__Chart tasks with short answers__
'''

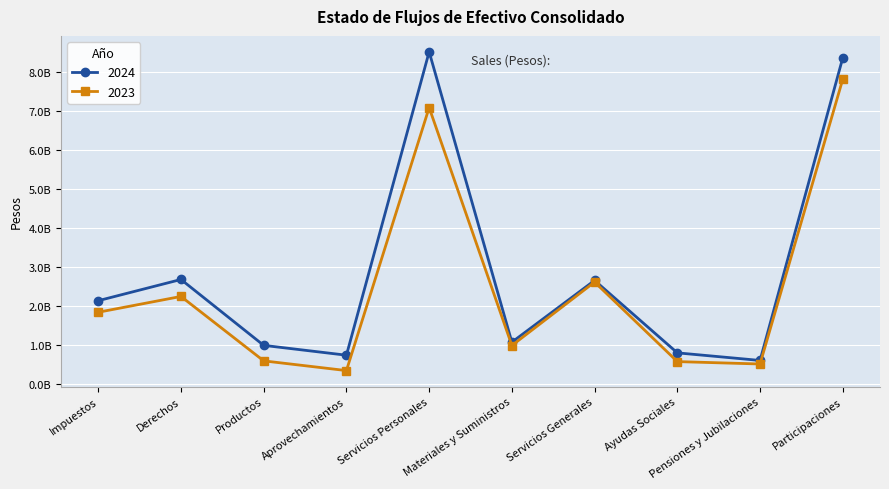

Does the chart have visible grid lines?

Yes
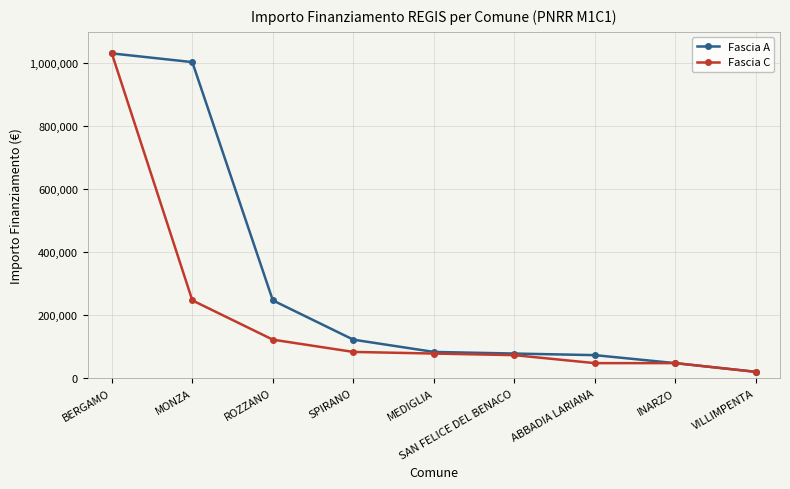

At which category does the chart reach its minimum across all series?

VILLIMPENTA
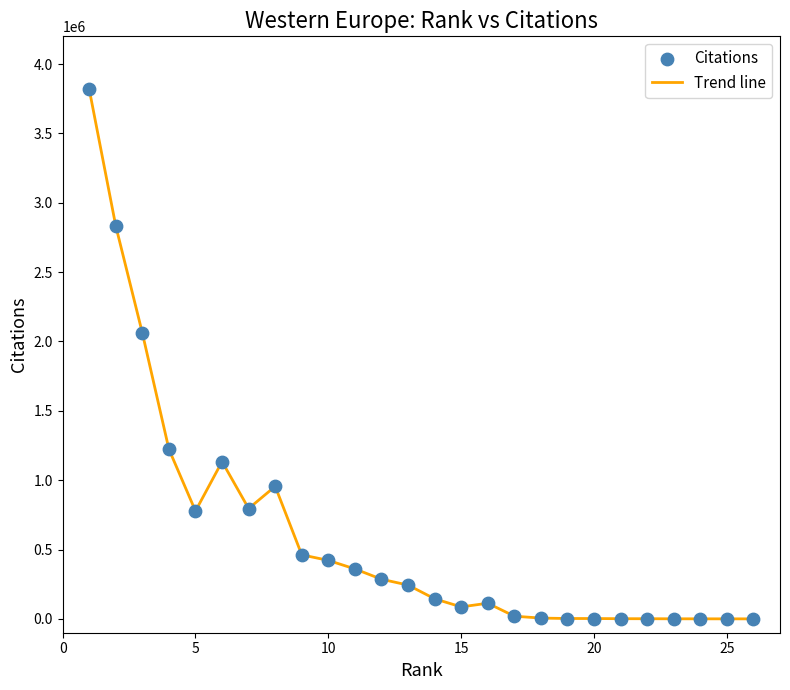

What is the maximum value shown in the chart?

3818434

'''

Return every line of the items above word for word, leaving out the pictures.

__RESULT__
Does the chart have visible grid lines?

Yes

At which category does the chart reach its minimum across all series?

VILLIMPENTA

What is the maximum value shown in the chart?

3818434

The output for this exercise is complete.